Pour mettre en lumière le caractère ethnique du vote, il était important de s’intéresser aux résultats des élections présidentielles de 2010. Comme il n’existe pas de sondages fiables pour déterminer le « poids du vote ethnique » de chaque candidat, je me suis dit qu’il serait important de combiner plusieurs variables pour saisir la portée de ce phénomène en Guinée. Ce sont entre autres : les résultats des votes par régions, combinés à l’appartenance ethnique de chaque candidat. La Guinée compte 33 préfectures regroupées en quatre régions naturelles dont chacune est habitée par un grand groupe ethnique. Cependant, il est difficile de déterminer le pourcentage de chaque ethnie dans la population générale en ce sens qu’il n’existe aucun document récent ayant des chiffres précis et permettant « d’étayer ces perceptions empiriques ». Par ailleurs, les documents comme le dernier recensement général de la population publié en décembre 2015, ainsi que d’autres chiffres provenant d’autres sources comme la presse écrite ou la presse en ligne, ne fournissent pas de données sur la répartition ethno-démographiques de la Guinée. Donc la variable « appartenance ethnique » ne figure pas dans ce dernier recensement. Mieux les documents fournissant ces données ne mentionnent pas de sources précises, encore moins la manière dont ces données ont été obtenues, c’est pourquoi, dans le cadre de cette enquête, j’ai choisi les données produites par Charles (1968), reprises par Barry en 2000.

Tableau : Le poids démographique des ethnies guinéennes

Groupe ethnique        Pourcentage dans la population de la Guinée

PEULS            28.60%

MALINKES       22.40%

SOUSSOUS      13.00%

KISSIS               7.50%

GUERZE          4.20%

TOMAS           3.50%

AUTRES           20.80%

Source : Barry (2000 )

En dépit de leur caractère ancien, ces chiffres permettent de mettre en relief les grands groupes ethniques de la Guinée que sont les Peuls, Malinkés et Soussous. Ainsi, lors des élections présidentielles de 2010, les trois candidats sur le podium sont issus de ces trois grands groupes ethniques. Ce sont : Cellou Dalein Diallo candidat de l’union des forces démocratiques de Guinée (UFDG) qui a obtenu 43.69% des suffrages, de « l’opposant historique ». Alpha Conde, candidat du Rassemblement du peuple de Guinée (RPG) qui a obtenu 18.25% et de Sydia Touré de l’Union des Forces Républicaines (UFR), qui a obtenu 13.62% (CENI, 2010).

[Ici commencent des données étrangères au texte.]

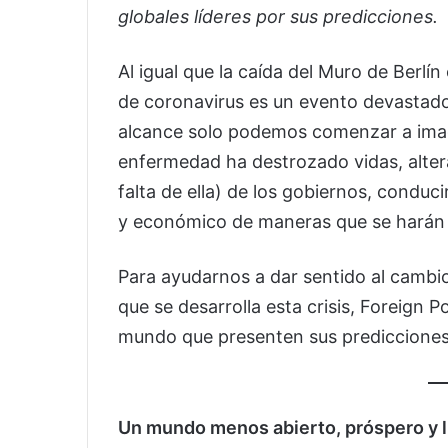
globales líderes por sus predicciones.
Al igual que la caída del Muro de Berlí
de coronavirus es un evento devastad
alcance solo podemos comenzar a imagi
enfermedad ha destrozado vidas, alter
falta de ella) de los gobiernos, conduc
y económico de maneras que se harán 
Para ayudarnos a dar sentido al cambi
que se desarrolla esta crisis, Foreign P
mundo que presenten sus predicciones 
Un mundo menos abierto, próspero y l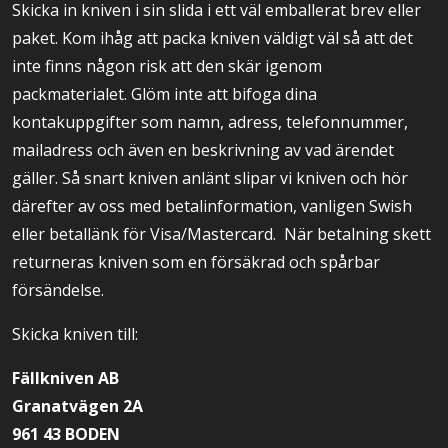
Skicka in kniven i sin slida i ett väl emballerat brev eller
paket. Kom ihåg att packa kniven väldigt väl så att det
inte finns någon risk att den skär igenom
packmaterialet. Glöm inte att bifoga dina
kontakuppgifter som namn, adress, telefonnummer,
mailadress och även en beskrivning av vad ärendet
gäller. Så snart kniven anlänt slipar vi kniven och hör
därefter av oss med betalinformation, vanligen Swish
eller betallänk för Visa/Mastercard. När betalning skett
returneras kniven som en försäkrad och spårbar
försändelse.
Skicka kniven till:
Fällkniven AB
Granatvägen 2A
961 43 BODEN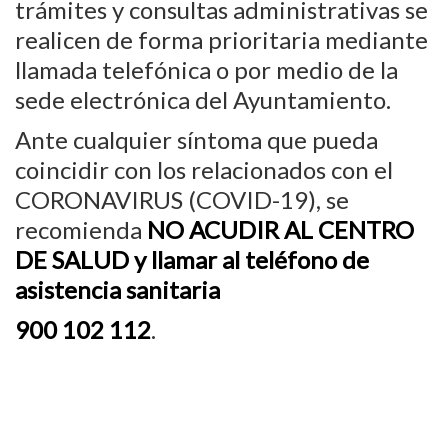
trámites y consultas administrativas se
realicen de forma prioritaria mediante
llamada telefónica o por medio de la
sede electrónica del Ayuntamiento.
Ante cualquier síntoma que pueda
coincidir con los relacionados con el
CORONAVIRUS (COVID-19), se
recomienda
NO ACUDIR AL CENTRO
DE SALUD y llamar al teléfono de
asistencia sanitaria
900 102 112
.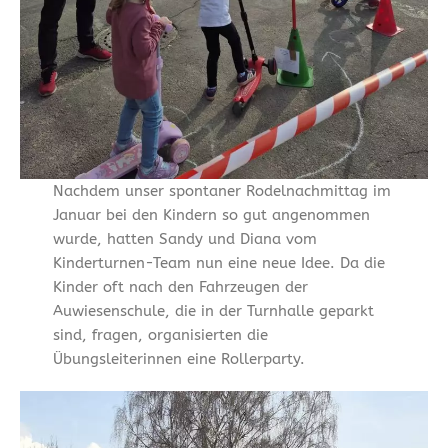
Nachdem unser spontaner Rodelnachmittag im
Januar bei den Kindern so gut angenommen
wurde, hatten Sandy und Diana vom
Kinderturnen-Team nun eine neue Idee. Da die
Kinder oft nach den Fahrzeugen der
Auwiesenschule, die in der Turnhalle geparkt
sind, fragen, organisierten die
Übungsleiterinnen eine Rollerparty.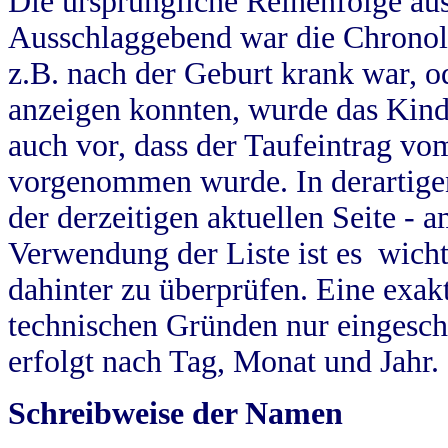
Die ursprüngliche Reihenfolge au
Ausschlaggebend war die Chronol
z.B. nach der Geburt krank war, od
anzeigen konnten, wurde das Kind
auch vor, dass der Taufeintrag vo
vorgenommen wurde. In derartigen
der derzeitigen aktuellen Seite -
Verwendung der Liste ist es wich
dahinter zu überprüfen. Eine exa
technischen Gründen nur eingesch
erfolgt nach Tag, Monat und Jahr.
Schreibweise der Namen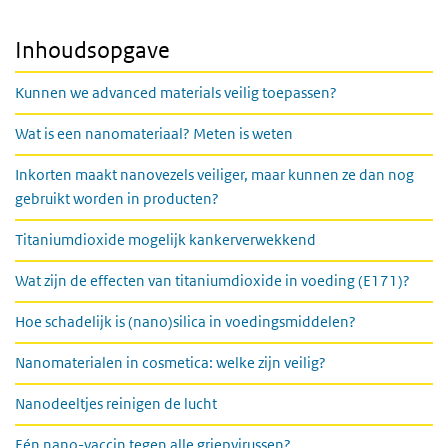
Inhoudsopgave
Kunnen we advanced materials veilig toepassen?
Wat is een nanomateriaal? Meten is weten
Inkorten maakt nanovezels veiliger, maar kunnen ze dan nog
gebruikt worden in producten?
Titaniumdioxide mogelijk kankerverwekkend
Wat zijn de effecten van titaniumdioxide in voeding (E171)?
Hoe schadelijk is (nano)silica in voedingsmiddelen?
Nanomaterialen in cosmetica: welke zijn veilig?
Nanodeeltjes reinigen de lucht
Eén nano-vaccin tegen alle griepvirussen?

Selon ces chiffres, ces élections permettent de comprendre que ces trois candidats ont bénéficié de la puissance démographique de leurs différentes ethnies.  Cellou Dalein Diallo qui est arrivé en tête est bien connu sur la scène nationale pour avoir occupé d’importantes fonctions ministérielles pendant le régime de Lansana Conté. Il est aussi issu de la communauté peule qui est l’un des plus grands groupes ethniques de la Guinée. Diallo, originaire du Fouta, était donc pour beaucoup le candidat peul. Cependant, il n’était pas le seul peul parmi les 24 candidats, mais le seul peul capable de par sa notoriété de devenir président dans un pays qui a connu trois chefs d’Etat depuis 1958 issus des autres groupes ethniques (Souare, 2010).

Alpha Condé, qui est arrivé deuxième au premier tour de cette compétition électorale, avait acquis une longue notoriété suite à ses différentes luttes en tant qu’opposant aux différents régimes. Candidat du RPG, un mouvement politique très ancien et « idéologiquement ancré à gauche », Condé est issu de la communauté Malinké, majoritairement présente en Haute Guinée. Il était, pendant cette compétition électorale, le candidat Malinké, ou plutôt le meilleur pour se qualifier au second tour. La troisième place était occupée par Sydia Touré ancien premier ministre et issu d’une minorité ethnique (Daikanké) et proche des soussous, il était considéré comme le candidat de la Basse Guinée. (Souare, 2010 ). Les tableaux suivants  permettent de mieux comprendre le poids ethnique de l’électorat de chaque candidat.

 Suffrages de CDD à l’élection présidentielle de 2010 (Moyenne Guinée).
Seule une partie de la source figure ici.